AFTER the Government Office announced that it had uncovered large-scale corruption in state subsidies granted to help build a biathlon centre, the Labour Ministry has now revealed that police have found corrupt practices going on at the ministry in dispensing grant money coming from the European Union.
Officers from the specialised anti-corruption unit of the police detained three persons in early September, among them a former advisor to Lucia Nicholsonová, the Labour Ministry’s State Secretary.
The three individuals are accused of soliciting 30 percent kickbacks from grants awarded by the Social Implementation Agency (SIA), a budgetary organisation of the Labour Ministry that draws upon EU funds, to recipients of the non-refundable grants. Overall, grants for more than €1 million are under investigation and the suspects may have received kickbacks of as much as €300,000.
“Unfortunately, the EU funds were an opportunity for various sophisticated fraudsters, so-called “mediators”, who are happy to “help” a company that would like to create new jobs or re-qualify its employees,” wrote Labour Minister Jozef Mihál in a blog describing his view of what happened.
Nicholsonová’s advisor
Originally, the police detained six people, including three former SIA staff who later were reclassified as witnesses, and then charged three persons with corruption, including Tomáš Richtarčík, who had served as Nicholsonová’s advisor at the ministry from July to September 2010 and who had previously worked for the ministry under former labour minister Viera Tomanová. The crime for which he was charged reportedly occurred in April 2011.
The ministry announced that Nicholsonová had notified the police in November 2010 of her suspicion of questionable practices within the SIA and that she had fired Richtarčík as her advisor several months earlier.
“This gentleman soon lost interest in his job and instead started secret meetings with people from SIA,” Mihál wrote on his blog.
The previous SIA director, now a witness in the case, has terminated his work contract with the Labour Ministry.
The ministry said it had taken steps to prevent any similar corrupt behaviour from occurring in the future and had also hired several former police officers from the anti-corruption unit.
“We are warning all who might want to use any murky way to get hold of EU money to not even try,” Nicholsonová said.
The ministry has also cancelled three calls issued by the SIA for project proposals that could have been influenced by the corrupt practices it uncovered.
The head of the European Commission’s auditors, Mark Schelfhaudt, welcomed the success of the ministry officials in detecting the corrupt practices in the use of EU funds, according to Mihál.
“It is the first time that sincere efforts to clear the EU Structural Funds of corruption have been seen in Slovakia,” Mihál wrote. “Thanks to that, Slovakia’s position in negotiations concerning a lower financial penalty for Tomanová’s dubious social companies could improve.”
The social companies
Financial irregularities within the so-called social companies, projects initiated by former labour minister Tomanová, came under the magnifying glass of EC auditors in late 2009 after signs of fraud and violation of procurement rules emerged.
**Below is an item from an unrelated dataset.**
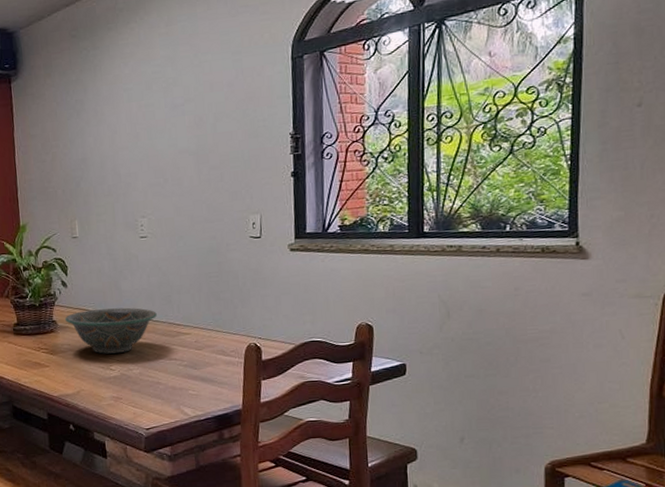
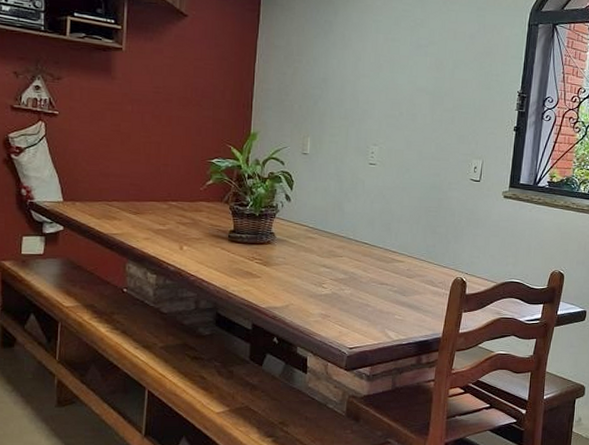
decorative bowl: present [65,307,157,354] -> none [284,227,375,272]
Social companies are defined as non-profit organisations which receive 95 percent of their funding from the state and provide job opportunities for socially-disadvantaged citizens. Any profit they generate must be channelled back to the state.
A draft EC audit report on Slovakia’s employment and social inclusion programmes stated that at one of the social companies, Arvik Social Enterprise, “the presence of indicators of serious fraud was identified by the audit team during the on-the-spot verification of this operation.” According to the draft, dated March 1, 2010, possible collusion between this social company and other enterprises in terms of supplies, production facilities, production processes, sales and employees was detected by the audit.
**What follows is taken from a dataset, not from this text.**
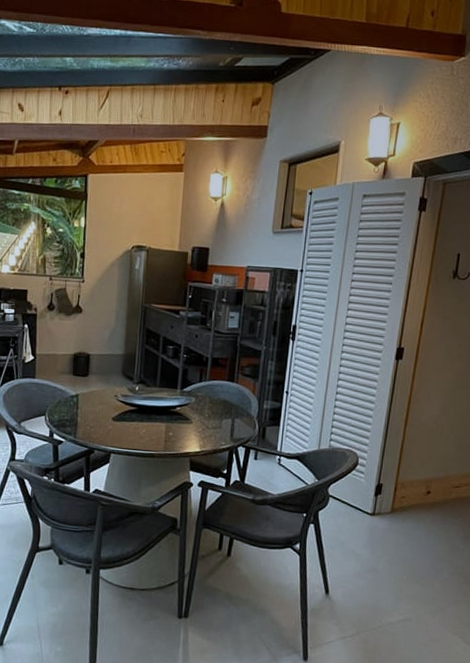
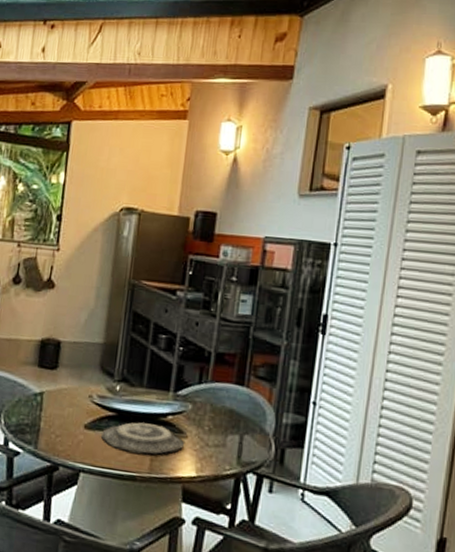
plate: none [126,413,191,437] -> present [101,422,185,454]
Up to January 19, 2010 the Labour Ministry had advanced social companies a total of €11.3 million.
Tomanová dismissed the March 2010 report as “a non-public draft” and accused the opposition parties and media of conducting a witch hunt and ridiculing social companies.
In September 2011 the Labour Ministry reported that it and the police were investigating three additional cases of possible corruption within the SIA and social companies and added that criminal prosecutions had been initiated for improper use of EU funds.